What gave them the advantage over sedentary people was that they were both martial and mobile, and more numerous than villages which they raided. It was also this marital and mobile quality that enabled a tribe or a federation of tribes to subdue the others and form a central state, which was therefore able to collect, directly or by proxy, the entire surplus agriculture product for its finance and become a colossal state, capable of policing, administering and defending vast territories of land. And it was precisely because of their nomadic nature and origins that most Iranian rulers were on the move for much of the time, so that the Achaemenids had three capitals, Susa, Persepolis and Ecbatana – four if Babylon is included. All Iranian states, from the beginning to the twentieth century, were founded by nomadic tribes which, after turning into a state, had to face the not infrequent challenge of other existing and incoming nomads.

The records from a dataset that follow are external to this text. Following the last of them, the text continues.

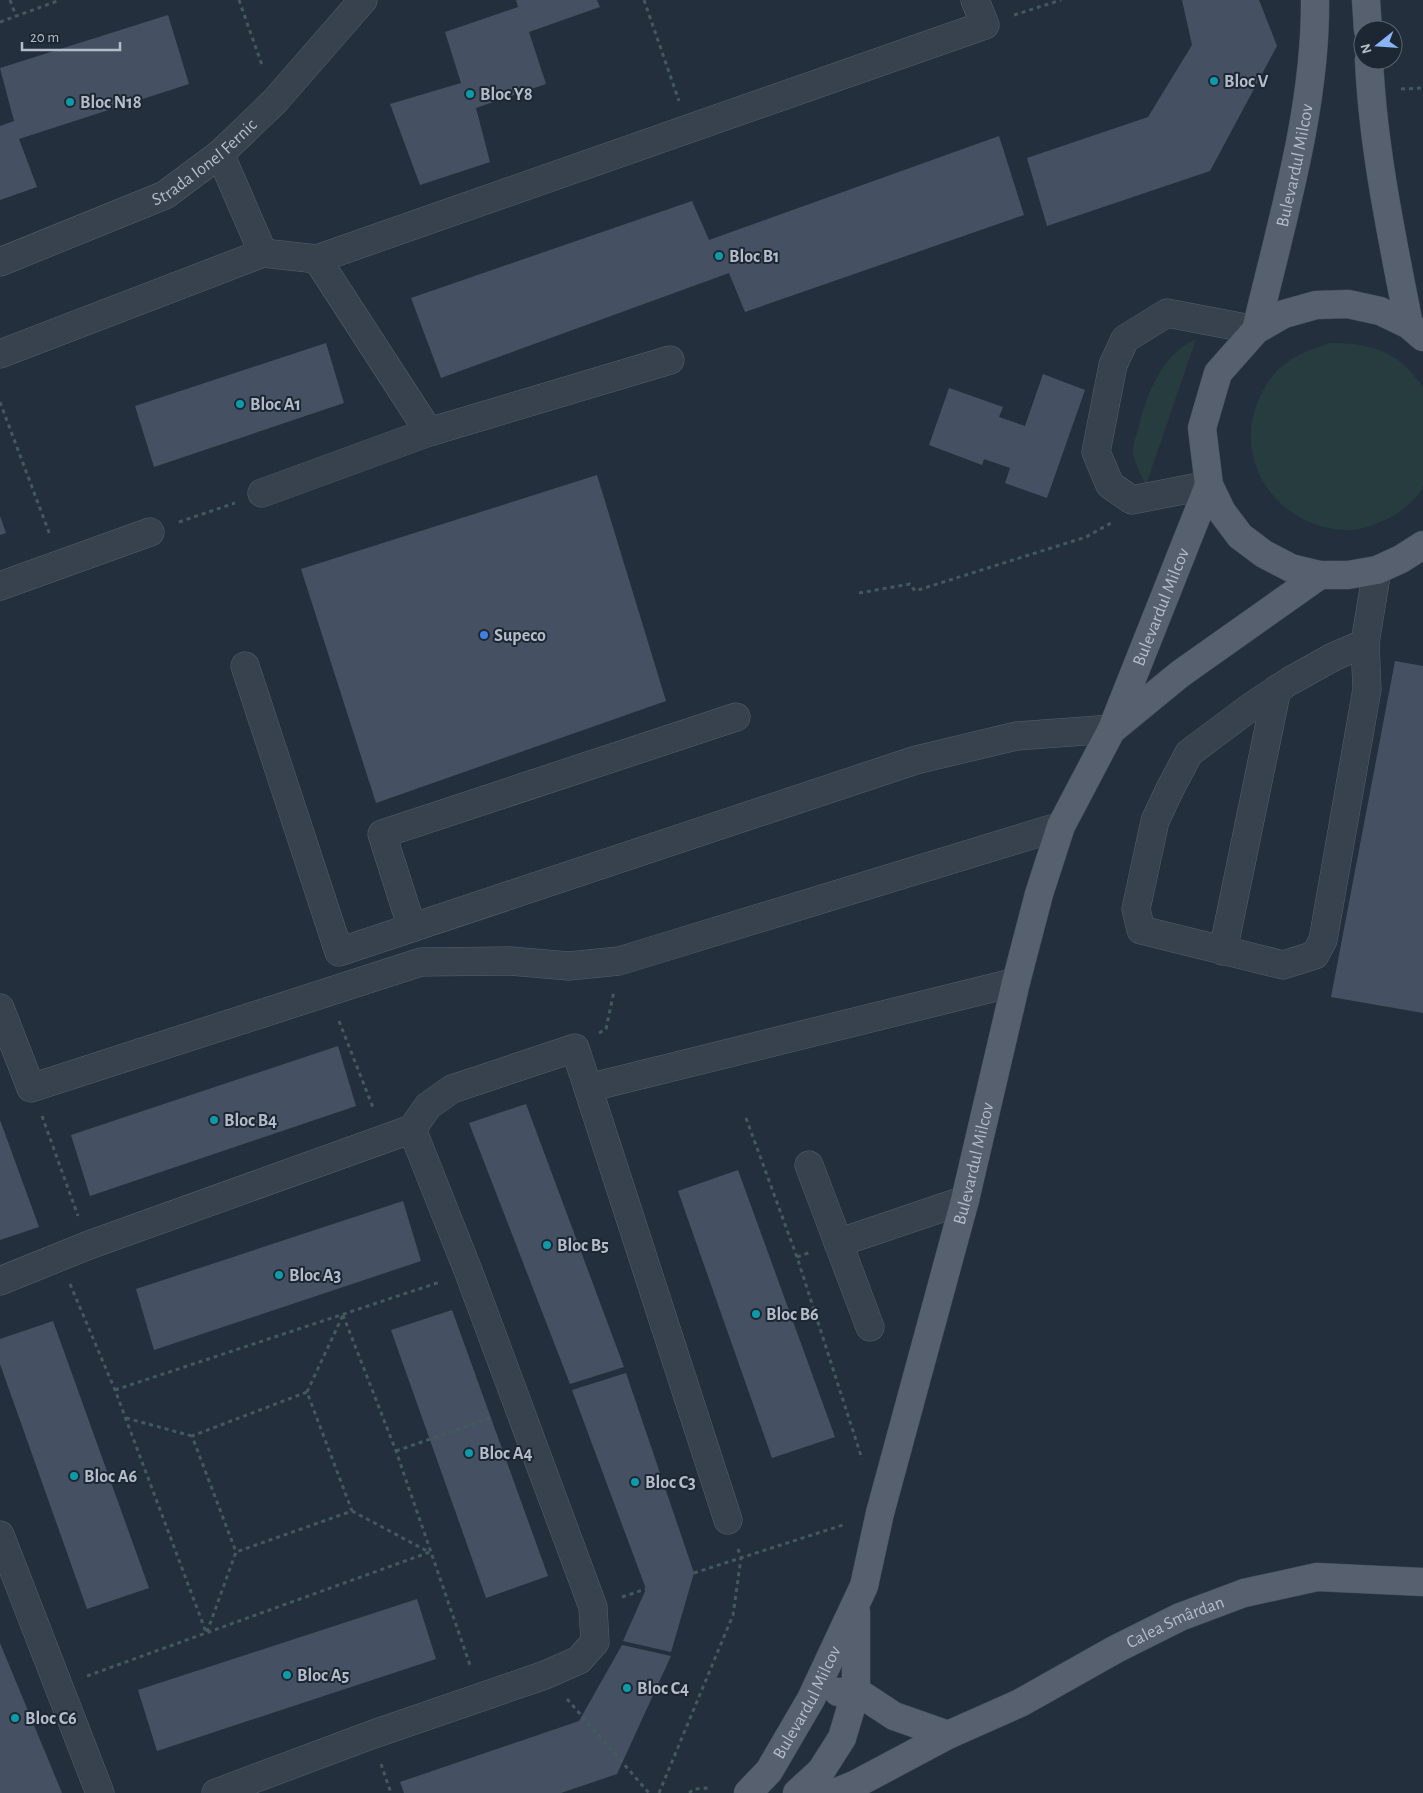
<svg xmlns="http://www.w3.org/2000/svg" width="1423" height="1793" font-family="'Alegreya Sans',sans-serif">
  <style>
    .green { fill: #263c3f }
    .building { fill: #455162 }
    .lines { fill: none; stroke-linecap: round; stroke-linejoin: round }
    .minor-casing { stroke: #565f6c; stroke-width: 29 }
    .major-casing { stroke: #414a57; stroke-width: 29 }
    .path { stroke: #44595c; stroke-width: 3; stroke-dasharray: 4 4; stroke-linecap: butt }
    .minor { stroke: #38414e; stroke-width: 28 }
    .major { stroke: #56606e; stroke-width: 28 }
    .culture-dot { fill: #0f9aa8; stroke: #1d2633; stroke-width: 2 }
    .shop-dot { fill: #3f7fe0; stroke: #1d2633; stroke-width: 2 }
    .labels { text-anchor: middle; stroke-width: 4; stroke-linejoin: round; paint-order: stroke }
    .poi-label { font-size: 18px; font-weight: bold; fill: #b4bcc9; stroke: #1d2633; text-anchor: start }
    .street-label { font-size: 18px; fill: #b4bcc9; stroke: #1d2633 }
  </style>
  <rect width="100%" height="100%" fill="#242f3e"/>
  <path class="green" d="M1196,339l-50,146c-5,-9 -11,-22 -13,-32 -1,-7 3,-16 5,-23 8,-34 23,-76 58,-91z
    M1330,343c42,0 68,8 93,44 0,22 0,45 0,68 0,9 0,21 0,30 -2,13 -27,31 -38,35 -13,6 -26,11 -40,10 -72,-3 -118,-77 -81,-141 6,-11 14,-21 25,-28 13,-9 26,-13 41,-18z"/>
  <path class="building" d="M516,0h81l3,7 -71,25 17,52 -70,24 14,54 -70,23 -30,-81 71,-21 -16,-51 73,-25z
    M1182,0h77l18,46 -67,125 -163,55 -20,-68 121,-41 44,-72z
    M168,15l21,69 -170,55 18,48 -37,13v-74l14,-5 -14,-53z
    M999,136l25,79 -279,97 -16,-39 -288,105 -30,-80 281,-97 17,39z
    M326,343l18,60 -190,64 -19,-61z
    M1043,374l42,16 -38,108 -42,-15 5,-15 -26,-9 -2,6 -53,-20 20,-57 54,19 -4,10 26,9z
    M597,475l69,226 -290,102 -75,-234z
    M0,516l6,17 -6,2z
    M1395,661l28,5v347l-92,-16z
    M338,1046l18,60 -266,90 -19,-61z
    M526,1104l98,263 -54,17 -101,-261z
    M0,1120l39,107 -39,13z
    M738,1170l97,267 -63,21 -94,-267z
    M403,1201l18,60 -267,89 -18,-61z
    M452,1310l96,266 -62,22 -95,-268z
    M53,1321l96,267 -62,21 -87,-245v-25z
    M626,1373l68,200 -23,79 -48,-11 23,-52 -74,-199z
    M417,1599l19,60 -279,92 -19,-61z
    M0,1643l62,150h-62z
    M622,1645l49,11 -54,118 -56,19h-157l-4,-11 179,-61z"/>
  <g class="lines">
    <defs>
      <g id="minor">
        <path d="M220,154l43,99"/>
        <path d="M317,259l112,173"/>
        <path id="s1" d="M0,262l165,-67 55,-41 55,-53 88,-101"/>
        <path d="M0,354l263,-101 54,6 668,-234 -10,-25"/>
        <path d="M1209,485l-77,15 -22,-15 -14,-33 17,-87 12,-26 42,-26 89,17"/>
        <path d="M262,493l167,-61 241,-72"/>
        <path d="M0,586l150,-54"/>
        <path d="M1365,643l-32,14 -43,24 -38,25 -63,47 -20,38 -14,30 -19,88 5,21 142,35 32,-10 8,-15 44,-251 -2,-46 12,-73"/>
        <path d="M245,666l94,286 577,-192 100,-24 96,-7"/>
        <path d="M412,928l-30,-94 354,-117"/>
        <path d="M1223,951l54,-262"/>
        <path d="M0,1008l31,80 390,-126 89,-1 59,5 50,-5 442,-135"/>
        <path d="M588,1088l428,-106"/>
        <path d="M809,1165l61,162"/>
        <path d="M838,1243l127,-43"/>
        <path d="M0,1281l89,-36 323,-116 16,-23 24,-17 123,-41 153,472"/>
        <path d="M0,1535l100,258"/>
        <path d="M216,1793l155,-58 174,-60 34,-15 16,-18 -2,-35 -124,-334 -57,-144"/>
      </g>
      <g id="major">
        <path d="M1366,0l2,30"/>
        <path d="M1369,60c4,89 23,177 40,265"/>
        <path id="s2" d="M1256,330c25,-107 60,-220 59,-330"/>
        <path d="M1423,337l-14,-12 -29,-14 -32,-7 -32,1 -32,9 -28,16 -38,43 -16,55 7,57 13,27 18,24 24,18 27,14 29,7h28l29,-5 24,-11 22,-14"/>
        <path d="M1113,729l67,-55 140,-99"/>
        <path d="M838,1692l18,-1 38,25 54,19"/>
        <path id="s3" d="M748,1793l21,-22 42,-72 53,-113 16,-73 85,-313 51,-218 23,-88 22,-68 51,-97 97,-244"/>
        <path d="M797,1793l24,-22 21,-33 14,-47v-79"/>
        <path id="s4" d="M814,1793l23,-1 17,-7 94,-50 72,-32 96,-54 64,-32 64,-24 73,-16 106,5"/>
      </g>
    </defs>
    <use href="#minor" class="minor-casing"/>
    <use href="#major" class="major-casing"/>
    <path class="path" d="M10,0l6,16
      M239,0l24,68
      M644,0l35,101
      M1014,15l47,-15
      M0,22l60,-22
      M1401,89l22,-1
      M0,402l50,133
      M179,522l56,-19
      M859,593l51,-9 5,7 171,-54 25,-14
      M339,1021l35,89
      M599,1033l7,-4 8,-38
      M42,1116l36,100
      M746,1118l51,139 65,202
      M797,1257l14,-5
      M70,1284l45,106 91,242
      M343,1315l53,136 75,217
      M115,1390l325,-108
      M307,1392l36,-77
      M126,1418l66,18
      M396,1451l94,-33
      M352,1511l77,41
      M694,1573l152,-49
      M622,1597l24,-8
      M207,1632l29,-80 -44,-116 115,-44 45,119 -116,41
      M87,1676l343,-124
      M567,1699l82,94
      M381,1764l10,29
      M659,1793l74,-178 8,-57 -3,-9
      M689,1793l5,-4 15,-1"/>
    <use href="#minor" class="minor"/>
    <use href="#major" class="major"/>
  </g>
  <g class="culture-dot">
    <circle cx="1214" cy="81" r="5"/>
    <circle cx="470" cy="94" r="5"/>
    <circle cx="70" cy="102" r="5"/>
    <circle cx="719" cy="256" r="5"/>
    <circle cx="240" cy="404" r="5"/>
    <circle cx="214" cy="1120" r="5"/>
    <circle cx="547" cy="1245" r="5"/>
    <circle cx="279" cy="1275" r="5"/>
    <circle cx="756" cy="1314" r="5"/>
    <circle cx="469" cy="1453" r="5"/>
    <circle cx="74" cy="1476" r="5"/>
    <circle cx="635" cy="1482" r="5"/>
    <circle cx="287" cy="1675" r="5"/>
    <circle cx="627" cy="1688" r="5"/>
    <circle cx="15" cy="1718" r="5"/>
  </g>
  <circle class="shop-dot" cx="484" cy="635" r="5"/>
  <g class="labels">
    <g class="poi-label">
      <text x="1224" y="87">Bloc V</text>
      <text x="480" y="100">Bloc Y8</text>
      <text x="80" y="108">Bloc N18</text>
      <text x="729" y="262">Bloc B1</text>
      <text x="250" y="410">Bloc A1</text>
      <text x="494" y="641">Supeco</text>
      <text x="224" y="1126">Bloc B4</text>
      <text x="557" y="1251">Bloc B5</text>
      <text x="289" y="1281">Bloc A3</text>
      <text x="766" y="1320">Bloc B6</text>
      <text x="479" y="1459">Bloc A4</text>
      <text x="84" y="1482">Bloc A6</text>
      <text x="645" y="1488">Bloc C3</text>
      <text x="297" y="1681">Bloc A5</text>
      <text x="637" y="1694">Bloc C4</text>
      <text x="25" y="1724">Bloc C6</text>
    </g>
    <g class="street-label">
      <text dy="6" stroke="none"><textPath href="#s1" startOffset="229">Strada Ionel Fernic</textPath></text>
      <text dy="6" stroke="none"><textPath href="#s2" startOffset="169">Bulevardul Milcov</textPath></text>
      <text dy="6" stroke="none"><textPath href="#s3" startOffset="1265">Bulevardul Milcov</textPath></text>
      <text dy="6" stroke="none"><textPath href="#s3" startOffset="675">Bulevardul Milcov</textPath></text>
      <text dy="6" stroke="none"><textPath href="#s4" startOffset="402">Calea Smârdan</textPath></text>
      <text dy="6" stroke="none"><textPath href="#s3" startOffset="109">Bulevardul Milcov</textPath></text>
    </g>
  </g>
  <g transform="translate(1378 45) rotate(253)"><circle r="24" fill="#1d2633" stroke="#59626f"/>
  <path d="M0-4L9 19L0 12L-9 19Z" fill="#8ab4f8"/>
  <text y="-8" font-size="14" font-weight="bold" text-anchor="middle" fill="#b4bcc9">N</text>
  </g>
  <path d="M22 42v8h98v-8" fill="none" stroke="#b4bcc9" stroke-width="2.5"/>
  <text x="30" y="42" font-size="15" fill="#b4bcc9" stroke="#1d2633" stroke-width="4" paint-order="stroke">20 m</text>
</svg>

Historically, Iran has been the crossroad between Asia and Europe, East and West. People, goods as well as beliefs and cultural norms and products have passed through it, usually, but not always, from east to west. The eastern influence was such that even much of ancient Iranian myths and legends originated in eastern Iranian lands, although Islam and the Arabs came from the opposite direction. This peculiar geographical location gave rise to what may be termed “the cross-road effect”, both destabilizing and enriching the country; both making its people hospitable and friendly towards individual foreign persons and highly self-conscious in general.
One product of the crossroad effect is the fact that Iran now inhabits a variety of ethnic and linguistic communities which include those whose mother tongue is Persian, as well as Kurds, Turks, Arabs, Baluchis, and so forth. Turkic-speakers are encountered in the north-western region of Azerbaijan, now divided into several provinces, bordering Turkey and Caucasus. Other Turkic-speaking peoples, such as the Turkmans of the central north-east, and tribal Turkic- speakers, such as Qashqai s in the south, are of Turkish extraction. But Turkic is spoken also in other parts of the country, not least in some of the villages in the central-north regions near Tehran. Kurds, the majority of whom are Sunni Muslims, are an Iranian people and their language is an Iranian language. They live in the Kurdistan region in western Iran, but there are people of Kurdish origin also in the north-east. Iranian Arabs are Shia and almost entirely located in Khuzestan next to the Iraqi border. This does not exhaust the list of ethnic and linguistic Iranians, which includes small numbers of Armenian, Assyrian and Jewish peoples. Lors and Bakhtiyaris, for example, are still partly tribal.